La réforme de la liturgie inévitable ou impossible ? – Divergences entre le pape et le cardinal Sarah

La réforme de la liturgie inévitable ou impossible ? – Divergences entre le pape et le cardinal Sarah

Plusieurs motu proprio, des textes qui ont la particularité d’être des actes d’autorité personnelle du pape, ont été publiés récemment. Le motu proprio Summa familiæ cura (19 septembre) concerne la morale, champ de bataille important. Celui-ci met pratiquement fin à l’Institut Jean-Paul II pour le mariage et la famille alors que le motu proprio Magnum principium (9 septembre) porte sur la liturgie. (Par l’abbé Barthe sur l’Homme Nouveau)

Magnum principium semble concerner un enjeu minuscule : la rectification de telle ou telle expression dans les traductions des livres liturgiques. Pour nombre d’observateurs, il a cependant une portée symbolique majeure : le combat sans merci des partisans de la ligne d’aujourd’hui, celle qui se réclame du Pape François, contre celle des partisans de la ligne d’hier, celle qui se réclame de Benoît XVI. À moins que l’enjeu ultime soit bien plus fondamental encore.

Les petits acquis de la « restauration » liturgique

Dans l’histoire de la « restauration » liturgique ratzingérienne, qui s’étale de 1996 à 2013, sous les cardinaux-préfets du Culte divin, Medina, Arinze et Cañizares, en dehors de la publication de l’instruction Redemptionis Sacramentum, du 25 mars 2004, véritable Syllabus des dérives liturgiques prohibées, qui ne fut suivi d’aucun effet, l’unique victoire avait été de décider que les traductions liturgiques élaborées depuis le Concile de manière très libérales seraient révisées.
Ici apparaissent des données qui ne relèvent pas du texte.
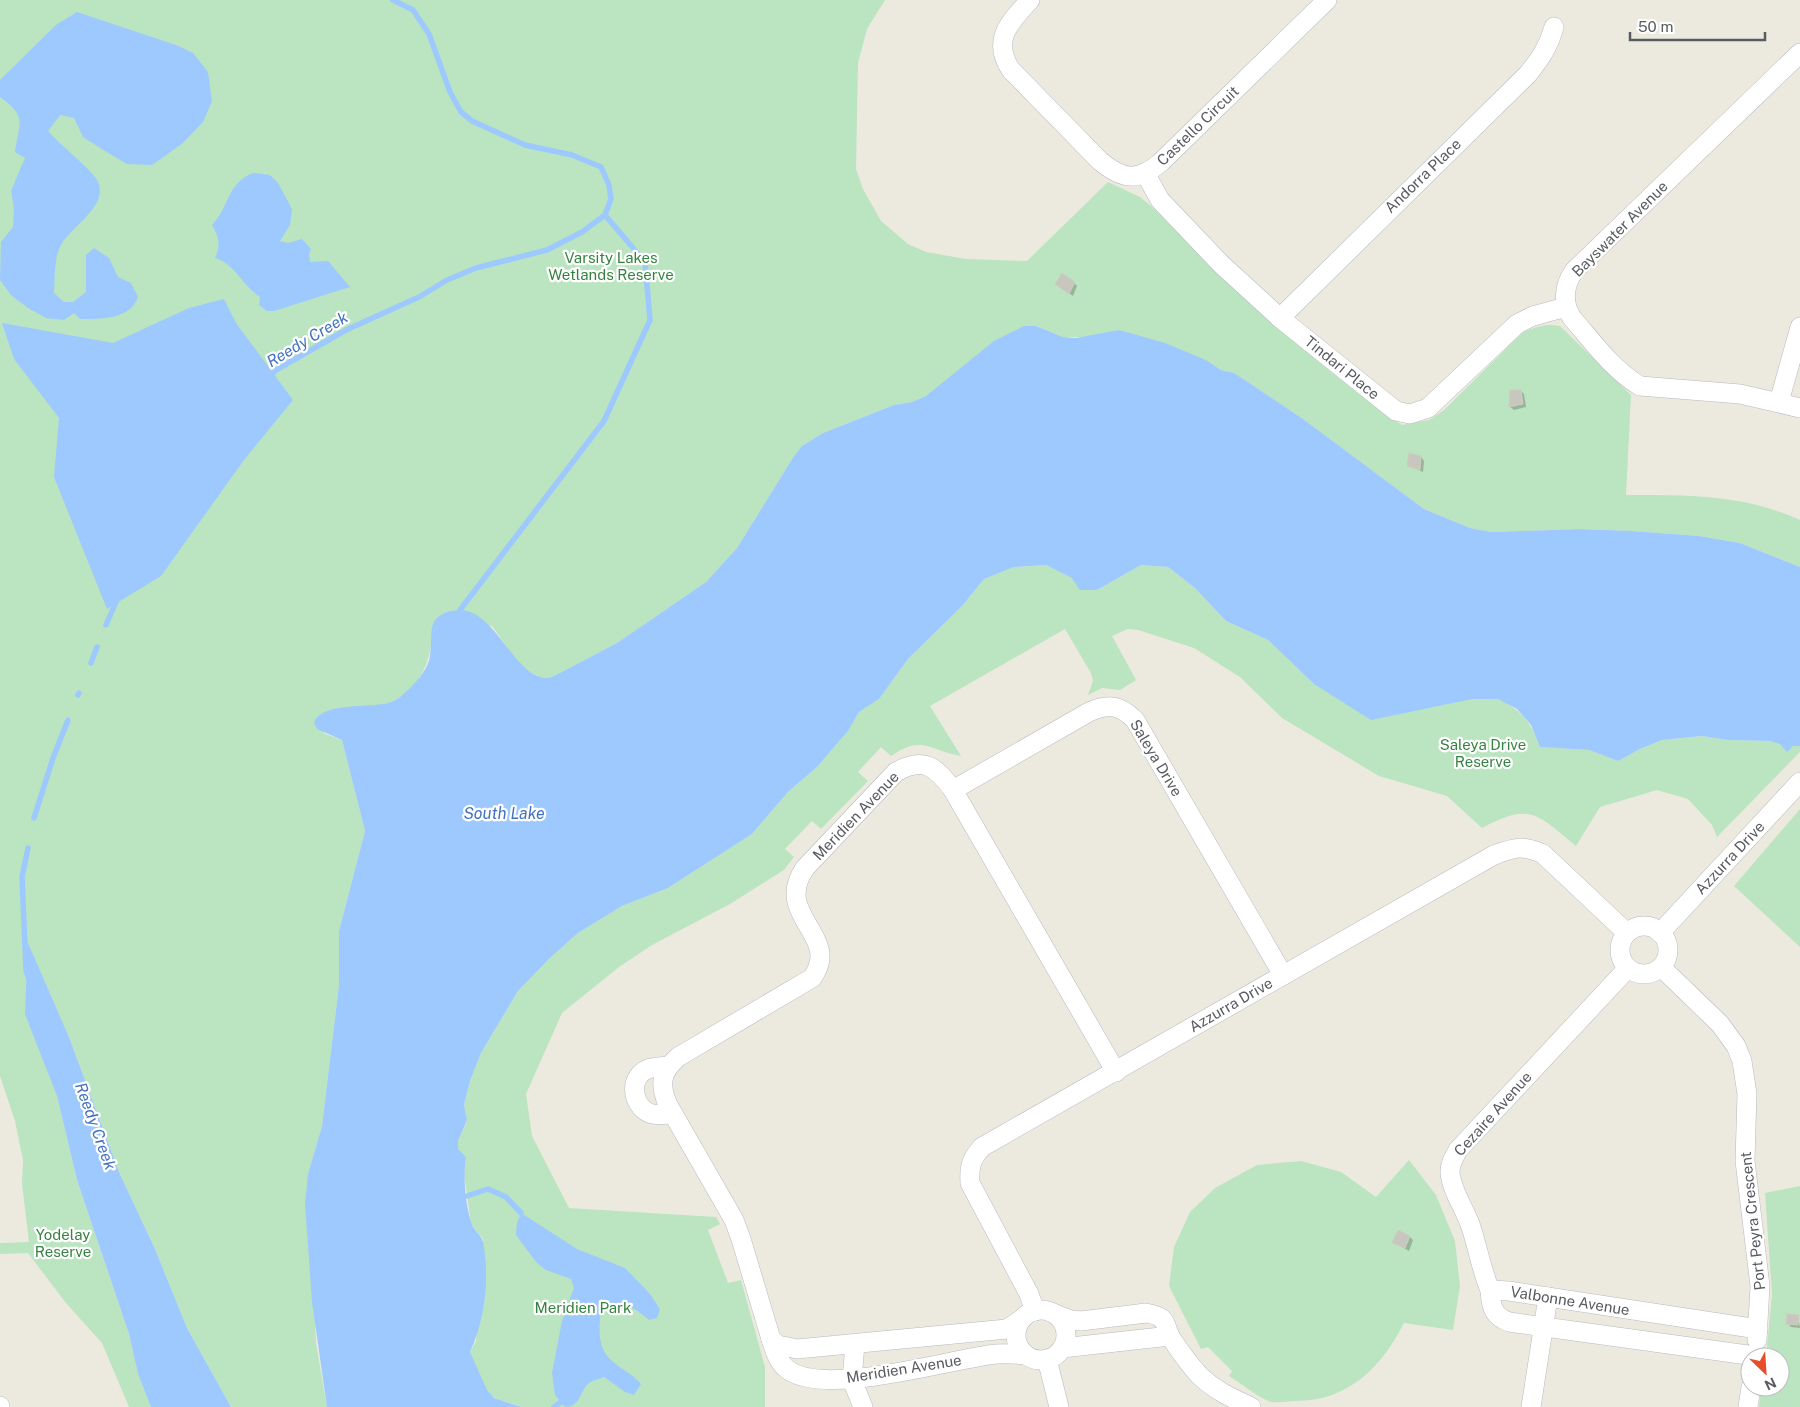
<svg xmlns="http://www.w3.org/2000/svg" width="1800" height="1407" viewBox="0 0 1800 1407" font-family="'Public Sans',sans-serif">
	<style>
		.green { fill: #bbe4c0 }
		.water { fill: #9dc9fe }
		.shadow { fill: #0003 }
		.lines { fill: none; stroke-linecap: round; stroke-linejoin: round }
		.stream { stroke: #9dc9fe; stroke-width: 5.5 }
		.building { fill: #c8c7bf; stroke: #d0ccbe }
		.minor-casing { stroke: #b8b9bf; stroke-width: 20 }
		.minor { stroke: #fff; stroke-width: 19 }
		.labels { text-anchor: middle; stroke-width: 4.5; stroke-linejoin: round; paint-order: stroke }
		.street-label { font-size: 15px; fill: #585b61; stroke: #fff }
		.park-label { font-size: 15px; fill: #358341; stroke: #fff }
		.water-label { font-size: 16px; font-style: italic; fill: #4171c1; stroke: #fff }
	</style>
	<rect width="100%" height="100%" fill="#eceadf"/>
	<g class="green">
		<path d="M0 0H885L867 29 858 63 856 169 863 189 881 221 908 244 926 252 966 259 1027 261 1108 182 1140 197 1151 206C1230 285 1310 362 1402 425L1429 420 1444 410 1522 333C1535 327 1545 323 1560 326L1631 395 1626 495C1687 495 1743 494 1800 520V567L1740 543 1699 536 1632 531 1579 529 1491 532 1470 528 1424 509 1303 419 1245 380 1234 373 1221 370 1206 360 1119 330 1089 337H1063L1036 326 926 396 912 402 894 405 823 433 802 446 794 456 737 548 706 582 617 643 552 677C526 683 506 644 492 626L433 624C432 654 425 683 397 699 391 703 385 703 379 706 360 715 342 724 323 733L342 740 365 831 339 931V985L322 1126 308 1174 316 1343 327 1407H231L187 1328 155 1249 119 1172 69 1037 28 944 57 1096 77 1180 129 1334 138 1374 151 1407H129L102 1343 66 1303 28 1253 0 1254V1243L29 1242 22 1184 23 1160 15 1121 0 1076Z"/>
		<path d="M1046 565 1097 590 1141 565 1168 567 1195 588 1226 621 1268 640 1314 684 1499 699C1523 712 1530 721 1540 747L1589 750 1618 761 1640 749 1662 740 1702 736 1728 740 1770 741 1800 746V752L1717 837 1712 825 1688 799 1657 790 1600 807 1576 846C1538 815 1531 801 1482 828L1447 796 1379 776 1282 718 1240 677 1194 648 1138 630 1128 629 1112 636 1136 680 1120 690 1102 688 1088 695 1093 681 1091 673 1065 629 930 706 961 756C930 751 923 734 891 756L881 747 858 772 868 781 821 829 812 821 785 849 794 857 784 870 730 904 652 945 619 967 562 1013 526 1094 532 1136 569 1208 716 1217 720 1224 708 1230 728 1283 741 1280 765 1367V1407H522C513 1403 504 1402 495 1398 481 1391 475 1366 470 1352L476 1341 483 1239 471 1224 464 1173 466 1157 457 1150 458 1141 467 1121 464 1105 470 1081 481 1053 518 991 550 958 578 933 622 906 668 888 752 834 788 792 817 767 848 731 859 712 879 699 908 659 962 606 984 579 1014 567Z"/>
		<polygon points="1800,809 1800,947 1734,886"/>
		<path d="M1409 1160 1436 1195 1455 1241 1460 1286 1453 1330 1404 1323C1381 1368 1348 1401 1295 1401 1287 1401 1275 1404 1268 1401 1255 1395 1242 1384 1229 1376L1232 1371 1208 1347 1201 1349 1169 1286 1174 1247 1190 1212 1215 1188 1257 1165 1301 1161 1341 1172 1376 1197Z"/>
		<polygon points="1800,1186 1800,1407 1759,1407 1761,1387 1780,1387 1780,1357 1766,1357 1772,1294 1765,1193"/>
	</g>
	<g class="water">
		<path d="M77 12 179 46 193 53 208 72 212 101 203 122 183 143 152 165 127 164 105 151 83 137 74 118 60 115 48 131C59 144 90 168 97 180 111 206 70 226 60 247 54 259 55 279 54 293L64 302H73L86 292V255L94 248 109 258 118 277 131 283 138 297C130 320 100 319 80 319L74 313 64 320 46 318 28 308 11 295 0 280 1 242 13 227 14 209 11 191 25 158 15 152C19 122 28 117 0 97V80L56 25Z"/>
		<path d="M253 173 270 175 278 183 292 209 290 225 280 241 288 243 302 239 311 249 309 254 310 262 328 261 350 287 274 311H267L259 305 260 297C243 286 234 263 215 258 221 245 219 237 212 225 230 206 227 183 253 173Z"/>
		<polygon points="224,299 236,323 293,400 244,460 161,576 107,609 54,477 59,418 14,359 2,323 113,343 189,308"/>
		<path d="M1024 326H1036L1063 337 1076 338 1119 330 1165 343 1206 360 1221 370 1234 373 1245 380 1303 419 1424 509 1470 528 1491 532 1579 529 1632 531 1699 536 1740 543 1800 567V746H1793L1787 752 1780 744 1770 741 1728 740 1702 736 1662 740 1640 749 1618 761 1589 750 1540 747 1531 725 1517 709 1498 699H1472L1371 720 1314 684 1268 640 1226 621 1195 588 1168 567 1141 565 1097 590H1080L1072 578 1046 565 1014 567 984 579 962 606 908 659 879 699 859 712 848 731 817 767 788 792 752 834 668 888 622 906 578 933 550 958 518 991 481 1053 470 1081 464 1105 467 1120 458 1141V1149L466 1157C463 1177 465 1202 471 1222 473 1230 481 1234 483 1242 490 1277 485 1320 470 1352L487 1390 494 1398 522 1407H327L312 1302 305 1204 308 1174 322 1126 339 985V931L365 831 342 740 317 729 314 723C321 701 372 709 391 702 398 700 403 694 409 689 417 681 425 672 429 661 432 650 430 632 433 624 438 611 459 608 470 612 501 623 520 685 552 677L617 643 706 582 737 548 794 456 802 446 823 433 894 405 912 402 926 396 994 341Z"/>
		<polygon points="28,943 69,1037 119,1172 155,1249 187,1328 231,1407 151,1407 138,1374 129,1334 77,1180 57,1096 25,1014"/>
		<path d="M521 1213 577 1249 625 1268 650 1294 660 1309 657 1318 649 1320C635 1307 618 1297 601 1311 599 1326 597 1347 610 1359 620 1369 632 1373 641 1384L634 1395 625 1392 604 1377C600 1379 593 1380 589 1383 580 1390 581 1407 565 1407L555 1395 552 1373 562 1321 574 1288 571 1279 546 1270 536 1262 516 1235 517 1223Z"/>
	</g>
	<g class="shadow">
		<polygon points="1074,283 1077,286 1073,296 1060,287"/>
		<polygon points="1521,391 1524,394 1526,407 1514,410 1510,407"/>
		<polygon points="1421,457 1424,461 1423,472 1408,465"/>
		<polygon points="1410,1237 1413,1240 1409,1251 1394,1242"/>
		<polygon points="1798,1316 1800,1328 1791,1327 1788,1324"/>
	</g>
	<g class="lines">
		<g class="stream">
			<polyline points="268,379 276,370 346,330 419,297 447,280 476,268 547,250 582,232 605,215 611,199 609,185 601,167 572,155 525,145 472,121 461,112 450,92 429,34 413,10 393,0"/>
			<polyline points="460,610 604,421 650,320 645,262 605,215"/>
			<polyline points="106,625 118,597"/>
			<polyline points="91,663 97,647"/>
			<polyline points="78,695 79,693"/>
			<polyline points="34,818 53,758 68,720"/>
			<polyline points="28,848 22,877 26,970 29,979"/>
			<polyline points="467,1196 488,1189 506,1197 521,1213"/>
			<polyline points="554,1407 561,1402"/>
		</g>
	</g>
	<g class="building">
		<polygon points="1062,273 1075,282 1069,294 1055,284"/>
		<polygon points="1510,390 1521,390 1523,404 1509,407"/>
		<polygon points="1409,453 1421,456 1420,470 1407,466"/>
		<polygon points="1398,1230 1410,1236 1405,1248 1392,1243"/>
		<polygon points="1787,1314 1799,1315 1798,1325 1786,1324"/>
	</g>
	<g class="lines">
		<g class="minor-casing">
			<g id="minor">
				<path d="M1030 0C1010 22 991 40 1011 70L1100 161C1123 180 1138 182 1161 162L1327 0"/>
				<path d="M1800 53 1574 271C1564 285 1562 303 1572 318 1593 342 1613 370 1640 386L1740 394 1800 408"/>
				<polyline points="1145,173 1160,200 1221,264 1280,318 1396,411 1410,414 1428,408 1517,324 1533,316 1566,307"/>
				<path d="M1280 318 1528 74C1540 59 1549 46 1554 27"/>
				<polyline points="1779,402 1800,327"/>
				<path d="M953 790 1089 712C1108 703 1120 705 1135 720L1283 975"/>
				<circle cx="1644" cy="950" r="24"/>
				<polyline points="1660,933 1800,782"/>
				<polyline points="1661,967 1720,1024 1736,1046 1742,1061 1747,1094 1745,1161 1760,1286 1757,1340"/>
				<path d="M668 1066C662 1067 654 1067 648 1069 628 1077 632 1105 649 1113 656 1116 666 1114 673 1114"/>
				<path d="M1490 1290C1481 1269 1478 1248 1471 1227 1465 1209 1451 1190 1450 1172 1450 1163 1454 1157 1458 1150L1628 968"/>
				<circle cx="1041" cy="1335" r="25"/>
				<path d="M1035 1311 1029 1294 970 1183C969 1167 971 1159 982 1147L1494 855C1515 847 1523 845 1543 854L1627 933"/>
				<path d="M1053 1313 1071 1320 1081 1321 1146 1313C1169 1317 1163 1323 1171 1338 1179 1350 1189 1364 1199 1375 1214 1390 1232 1398 1251 1407"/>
				<path d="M1022 1319 1007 1329 797 1349 778 1345 771 1339C774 1348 778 1363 787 1369 823 1398 949 1359 996 1354 1006 1353 1016 1354 1026 1355"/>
				<path d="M771 1339 741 1239 734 1220 668 1105C659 1084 661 1072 678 1057L812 978C843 936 772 916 805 868L896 772C924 756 936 767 953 790L1116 1072"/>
				<polyline points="855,1344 852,1380 863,1407"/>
				<polyline points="1062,1348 1170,1336"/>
				<path d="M1755 1356 1509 1322C1493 1316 1491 1307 1490 1290L1509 1291 1758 1329"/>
				<polyline points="1047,1359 1059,1407"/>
				<polyline points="0,1406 0,1407"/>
				<polyline points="1531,1407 1548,1297"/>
				<polyline points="1748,1407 1751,1387"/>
			</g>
		</g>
		<use href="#minor" class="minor"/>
	</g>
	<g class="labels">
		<g class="street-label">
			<text transform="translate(1198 126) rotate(-44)" y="5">Castello Circuit</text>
			<text transform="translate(1423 176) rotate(-44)" y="5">Andorra Place</text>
			<text transform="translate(1620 229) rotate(-45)" y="5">Bayswater Avenue</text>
			<text transform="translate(1342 368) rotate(39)" y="5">Tindari Place</text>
			<text transform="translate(1156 758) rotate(59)" y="5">Saleya Drive</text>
			<text transform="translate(856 816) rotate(-46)" y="5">Meridien Avenue</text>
			<text transform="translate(1730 858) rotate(-47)" y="5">Azzurra Drive</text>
			<text transform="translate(1231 1005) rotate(-30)" y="5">Azzurra Drive</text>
			<text transform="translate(1493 1114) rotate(-48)" y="5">Cezaire Avenue</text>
			<text transform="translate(1753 1221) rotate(-96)" y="5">Port Peyra Crescent</text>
			<text transform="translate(1570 1301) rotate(9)" y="5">Valbonne Avenue</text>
			<text transform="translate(904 1369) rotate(-9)" y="5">Meridien Avenue</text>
		</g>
		<g class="park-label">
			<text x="611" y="263">Varsity Lakes<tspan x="611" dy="17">Wetlands Reserve</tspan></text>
			<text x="1483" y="750">Saleya Drive<tspan x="1483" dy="17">Reserve</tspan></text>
			<text x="63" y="1240">Yodelay<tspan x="63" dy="17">Reserve</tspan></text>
			<text x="583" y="1313">Meridien Park</text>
		</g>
		<g class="water-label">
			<text transform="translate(307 339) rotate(-31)" y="6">Reedy Creek</text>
			<text x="504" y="819">South Lake</text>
			<text transform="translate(96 1126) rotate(70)" y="6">Reedy Creek</text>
		</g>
	</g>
	<g transform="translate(1765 1372) rotate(155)"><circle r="24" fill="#ffffff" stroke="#bcbdc0"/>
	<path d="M0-4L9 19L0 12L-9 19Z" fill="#e74d2a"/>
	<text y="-8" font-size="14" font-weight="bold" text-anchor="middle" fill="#585b61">N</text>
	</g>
	<path d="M1630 32v8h135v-8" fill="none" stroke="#585b61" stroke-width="2.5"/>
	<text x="1638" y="32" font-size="15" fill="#585b61" stroke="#ffffff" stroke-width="4" paint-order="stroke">50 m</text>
</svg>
Le résultat en fut bien modeste.

Pour contrer les effets de l’instruction Varietates legitimæ, du 25 janvier 1994, avait été élaboré l’instruction Liturgiam authenticam, du 28 mars 2001, qui expliquait : « La traduction des textes de la liturgie romaine n’est pas une œuvre de créativité. […] Il est nécessaire que le texte original ou primitif soit, autant que possible, traduit intégralement et très précisément, c’est-à-dire sans omission ni ajout, par rapport au contenu, ni en introduisant des paraphrases ou des gloses » (n. 20).
Les conférences française et allemande traînèrent des pieds. En fait, c’est dans la seule aire linguistique anglophone que ce travail fut accompli correctement, grâce à la ténacité du cardinal nigérian et donc anglophone Arinze. Il fut aidé par le comité Vox Clara, constitué en 2002 au sein de la Congrégation pour faire contrepoids à la très libérale Commission ICEL (International Commission on English in the Liturgy), organisme de coordination entre les conférences épiscopales anglophones.

Une nouvelle donne

Certes en 2014, le Pape François nomma Préfet du Culte divin, pour remplacer le cardinal Cañizares et à sa demande, le très ratzingérien cardinal Joseph Sarah, mais en l’entourant de deux prélats bugniniens (du nom de Mgr Bugnini, cheville ouvrière de la réforme liturgique) : Mgr Arthur Roche, confirmé comme Secrétaire et le Père Corrado Maggioni, nommé Sous-Secrétaire et grand ami par ailleurs de Mgr Piero Marini, ancien cérémoniaire pontifical, entièrement acquis aux avancées liturgiques. Dans le même temps, les cardinaux et évêques membres de la Congrégation (qui votent dans les assemblées plénières) furent complètement renouvelés : les cardinaux Burke et Pell furent exclus pendant que le cardinal Ravasi et Mgr Piero Marini étaient nommés.

Malgré tout, le cardinal Sarah tenta de continuer la rectification de la traduction des livres. En pure perte. Pour l’aire allemande, le blocage devint complet dès 2013. L’un des différends portait sur la traduction du pro multis (« pour beaucoup ») de la consécration : les évêques voulant für alle, et non für viele, demandé par le cardinal Sarah. Même chose en Italie.

Dans l’aire anglophone, depuis que la nouvelle traduction fut mise en application, les bugniniens prétendirent qu’elle était rejetée par la moitié des fidèles et 71 % des prêtres à cause de son style « trop formel » et « trop pompeux ». En France, il est vrai, le projet de traduction Sarah était accepté à l’unanimité… mais à condition d’être facultatif.

Dans l’atmosphère nouvelle, les prétentions du cardinal faisaient désordre. Par lettre apostolique du 18 octobre 2016, le Pape organisait une Commission pour prendre en main ces problèmes de traductions.
Une Commission très discrète, dont les membres ne figurent sur aucun annuaire.

Et de cette Commission, dans laquelle les bugniniens « pur jus » étaient largement majoritaires, le cardinal Sarah ne faisait pas partie.